Yes, you’ll have to flush and stall for old fashioned ReadPixels. But the truth is that if you compare the times, what you lose to that flush is utterly insignificant compared to what you lose on the actual readback.

If you do that once per frame, the driver won’t have the opportunity to buffer (and, as a result, flush on ReadPixels) more than one frame anyway.
You can spend 22 cycles per fragment for fancy shaders before the two metrics pull even.
That’s potentially 22 wasted cycles per fragment, only because ReadPixels is so dog slow.

I really think readback bandwidth is to be fixed first.

barthold · April 20, 2004, 10:07am

Originally posted by Won:
[b]Thanks qzm.

Nutty –

There is no reason why ReadPixels shouldn’t be fast. NV and ATI fail to take advantage of AGP transfers in that direction, being long-optimized for being texturing machines. 3Dlabs does use AGP ReadPixels, which is quite fast (fast enough that the lack of async readback might not be an issue).

-Won[/b]
Won, if you need async transfers they are available on the Wildcat 6110/6210 and 7110/7210 when using the image buffer extension. Essentially this extension lets you associate an event with the completion of a ReadPixels/DrawPixels or TexImage/TexSubimage command.

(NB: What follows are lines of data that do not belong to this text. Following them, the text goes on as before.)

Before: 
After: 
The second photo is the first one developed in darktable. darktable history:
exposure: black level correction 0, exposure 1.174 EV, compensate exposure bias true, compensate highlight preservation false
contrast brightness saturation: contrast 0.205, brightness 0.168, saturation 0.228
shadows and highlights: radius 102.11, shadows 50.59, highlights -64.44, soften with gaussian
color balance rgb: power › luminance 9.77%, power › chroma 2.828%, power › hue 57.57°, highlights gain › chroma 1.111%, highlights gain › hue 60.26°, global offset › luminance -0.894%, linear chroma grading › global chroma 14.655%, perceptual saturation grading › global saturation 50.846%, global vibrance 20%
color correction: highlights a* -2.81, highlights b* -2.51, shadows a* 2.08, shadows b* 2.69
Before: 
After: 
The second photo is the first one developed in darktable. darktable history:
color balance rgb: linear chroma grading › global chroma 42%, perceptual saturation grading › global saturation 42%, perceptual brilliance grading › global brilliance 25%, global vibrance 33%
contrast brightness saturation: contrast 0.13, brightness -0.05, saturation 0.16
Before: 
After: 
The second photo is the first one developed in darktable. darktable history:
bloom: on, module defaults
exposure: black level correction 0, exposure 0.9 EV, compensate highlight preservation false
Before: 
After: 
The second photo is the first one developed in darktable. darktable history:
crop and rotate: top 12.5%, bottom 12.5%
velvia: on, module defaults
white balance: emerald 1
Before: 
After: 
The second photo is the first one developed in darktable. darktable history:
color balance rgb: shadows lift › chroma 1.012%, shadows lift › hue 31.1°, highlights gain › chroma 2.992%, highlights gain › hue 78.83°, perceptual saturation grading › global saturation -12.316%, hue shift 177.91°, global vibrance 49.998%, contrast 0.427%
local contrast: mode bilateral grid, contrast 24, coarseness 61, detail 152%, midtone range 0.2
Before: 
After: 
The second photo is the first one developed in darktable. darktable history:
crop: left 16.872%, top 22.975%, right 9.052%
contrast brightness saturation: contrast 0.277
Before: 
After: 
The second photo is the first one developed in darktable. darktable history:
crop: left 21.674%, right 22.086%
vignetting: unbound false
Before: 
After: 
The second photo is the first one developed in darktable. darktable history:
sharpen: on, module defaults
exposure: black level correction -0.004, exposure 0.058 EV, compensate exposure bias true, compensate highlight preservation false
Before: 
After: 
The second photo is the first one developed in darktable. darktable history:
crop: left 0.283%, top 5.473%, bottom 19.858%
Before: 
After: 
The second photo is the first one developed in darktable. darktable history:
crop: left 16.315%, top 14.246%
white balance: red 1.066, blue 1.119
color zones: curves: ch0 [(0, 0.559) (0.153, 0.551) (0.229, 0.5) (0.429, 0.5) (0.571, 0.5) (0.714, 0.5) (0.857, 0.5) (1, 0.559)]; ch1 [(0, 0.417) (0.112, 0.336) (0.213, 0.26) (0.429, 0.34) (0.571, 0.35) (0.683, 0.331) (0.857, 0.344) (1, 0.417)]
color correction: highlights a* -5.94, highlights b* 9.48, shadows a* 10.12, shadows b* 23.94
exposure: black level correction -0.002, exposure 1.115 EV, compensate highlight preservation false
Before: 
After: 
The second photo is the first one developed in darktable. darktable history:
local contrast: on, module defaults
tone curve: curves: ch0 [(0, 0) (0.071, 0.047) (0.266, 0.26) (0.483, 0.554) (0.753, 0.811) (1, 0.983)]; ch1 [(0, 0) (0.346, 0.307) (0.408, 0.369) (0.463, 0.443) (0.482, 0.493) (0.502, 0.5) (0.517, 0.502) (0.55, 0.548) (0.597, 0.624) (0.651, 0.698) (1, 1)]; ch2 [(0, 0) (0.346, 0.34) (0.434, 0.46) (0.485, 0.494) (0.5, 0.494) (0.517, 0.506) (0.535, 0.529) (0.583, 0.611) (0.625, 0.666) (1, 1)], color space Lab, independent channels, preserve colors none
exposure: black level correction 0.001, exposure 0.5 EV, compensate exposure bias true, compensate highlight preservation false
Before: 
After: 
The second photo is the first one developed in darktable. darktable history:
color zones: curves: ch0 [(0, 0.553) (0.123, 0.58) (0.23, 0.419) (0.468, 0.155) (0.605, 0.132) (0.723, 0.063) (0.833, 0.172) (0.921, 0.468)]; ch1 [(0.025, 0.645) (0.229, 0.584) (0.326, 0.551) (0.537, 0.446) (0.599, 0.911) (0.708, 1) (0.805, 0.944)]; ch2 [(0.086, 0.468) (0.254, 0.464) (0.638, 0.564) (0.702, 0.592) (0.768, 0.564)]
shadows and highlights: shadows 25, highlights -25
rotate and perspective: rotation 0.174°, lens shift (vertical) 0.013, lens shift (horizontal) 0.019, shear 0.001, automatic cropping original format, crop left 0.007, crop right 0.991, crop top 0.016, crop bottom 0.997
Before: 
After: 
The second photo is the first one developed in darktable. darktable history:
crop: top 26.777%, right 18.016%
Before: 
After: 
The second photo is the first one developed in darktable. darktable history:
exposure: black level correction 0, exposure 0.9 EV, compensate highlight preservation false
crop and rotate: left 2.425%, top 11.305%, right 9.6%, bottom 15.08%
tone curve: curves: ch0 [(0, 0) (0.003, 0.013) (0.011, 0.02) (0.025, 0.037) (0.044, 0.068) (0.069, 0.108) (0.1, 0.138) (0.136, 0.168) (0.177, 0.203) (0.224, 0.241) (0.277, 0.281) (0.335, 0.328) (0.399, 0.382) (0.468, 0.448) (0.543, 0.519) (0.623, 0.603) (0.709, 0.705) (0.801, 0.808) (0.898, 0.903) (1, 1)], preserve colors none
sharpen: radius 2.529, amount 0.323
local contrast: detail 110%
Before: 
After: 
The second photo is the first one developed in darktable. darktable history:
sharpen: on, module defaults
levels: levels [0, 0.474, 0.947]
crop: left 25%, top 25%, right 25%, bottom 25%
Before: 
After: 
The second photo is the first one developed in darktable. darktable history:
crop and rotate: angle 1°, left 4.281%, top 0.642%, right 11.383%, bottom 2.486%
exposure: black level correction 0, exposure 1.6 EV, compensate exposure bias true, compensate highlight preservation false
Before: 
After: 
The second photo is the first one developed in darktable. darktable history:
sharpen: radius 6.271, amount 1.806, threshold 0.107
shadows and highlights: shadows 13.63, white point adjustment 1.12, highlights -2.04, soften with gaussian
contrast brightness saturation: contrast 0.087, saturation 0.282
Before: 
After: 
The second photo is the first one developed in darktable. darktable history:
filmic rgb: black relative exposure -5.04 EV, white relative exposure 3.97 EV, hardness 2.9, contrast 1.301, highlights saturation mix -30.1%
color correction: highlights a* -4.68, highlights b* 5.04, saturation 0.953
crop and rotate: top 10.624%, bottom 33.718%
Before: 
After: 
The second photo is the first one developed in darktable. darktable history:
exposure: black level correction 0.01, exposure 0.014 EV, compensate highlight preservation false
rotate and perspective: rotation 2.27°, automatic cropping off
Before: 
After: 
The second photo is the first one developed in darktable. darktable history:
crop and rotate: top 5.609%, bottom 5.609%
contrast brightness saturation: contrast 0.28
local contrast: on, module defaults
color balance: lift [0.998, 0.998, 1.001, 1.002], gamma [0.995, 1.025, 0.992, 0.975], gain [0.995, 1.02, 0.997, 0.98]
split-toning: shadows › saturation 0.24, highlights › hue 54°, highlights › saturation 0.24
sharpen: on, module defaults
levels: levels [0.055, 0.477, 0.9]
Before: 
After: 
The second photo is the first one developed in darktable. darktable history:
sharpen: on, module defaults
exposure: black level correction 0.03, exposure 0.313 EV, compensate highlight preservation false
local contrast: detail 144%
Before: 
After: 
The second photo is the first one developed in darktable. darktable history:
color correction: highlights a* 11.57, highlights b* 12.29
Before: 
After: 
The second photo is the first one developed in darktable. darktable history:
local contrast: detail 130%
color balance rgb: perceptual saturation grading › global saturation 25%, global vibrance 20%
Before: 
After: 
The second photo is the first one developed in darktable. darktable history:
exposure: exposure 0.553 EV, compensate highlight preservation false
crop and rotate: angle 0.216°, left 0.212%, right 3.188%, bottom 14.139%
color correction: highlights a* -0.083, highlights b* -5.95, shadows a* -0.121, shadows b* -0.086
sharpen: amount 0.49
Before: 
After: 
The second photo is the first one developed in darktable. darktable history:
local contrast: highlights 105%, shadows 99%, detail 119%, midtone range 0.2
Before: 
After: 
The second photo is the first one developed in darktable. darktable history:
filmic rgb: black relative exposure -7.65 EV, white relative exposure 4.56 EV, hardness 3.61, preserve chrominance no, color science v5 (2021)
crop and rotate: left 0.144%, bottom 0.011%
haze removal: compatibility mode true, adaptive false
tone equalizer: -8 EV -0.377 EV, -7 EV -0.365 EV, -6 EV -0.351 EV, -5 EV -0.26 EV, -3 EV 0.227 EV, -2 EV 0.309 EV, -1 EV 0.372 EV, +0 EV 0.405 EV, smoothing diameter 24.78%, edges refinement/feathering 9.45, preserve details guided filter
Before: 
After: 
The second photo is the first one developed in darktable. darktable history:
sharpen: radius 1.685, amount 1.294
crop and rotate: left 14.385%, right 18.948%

These commands will now return immediately to the application while the transfer is in progress. The spec is at: http://oss.sgi.com/projects/ogl-sample/registry/I3D/wgl_image_buffer.txt

Barthold

Won · April 21, 2004, 3:41am

Tzupy –

Way to visit the webpage. You’re going to have to figure out the rest on your own.

Barthold –

I think someone from 3Dlabs (possibly you) mentioned this in a teleconference once. The reasons why I cannot use the Wildcat is because fast, async readback isn’t the only feature I need, but is the one that is typically missing from consumer-level video cards. The P10 VPUs are probably good enough, and hopefully the newly announced P20 is better (hey kids! check out www.3Dlabs.com for the new whitepaper) but more options are good, particularly since 3Dlabs boards are typically more expensive than the NVIDIA/ATI options.

-Won

imported_Adrian1 · April 24, 2004, 2:52pm

Originally posted by Adrian:
I did also email one of the NV40 reviewers and ask them to run a readpixel benchmark but I havent had a reply yet.
He replied. He doesn’t have the card anymore but he hopes to get it back “sooner or later” and will run the benchmark then. He also said he will run it with the new ATI card when that arrives. I will post the results when I get them.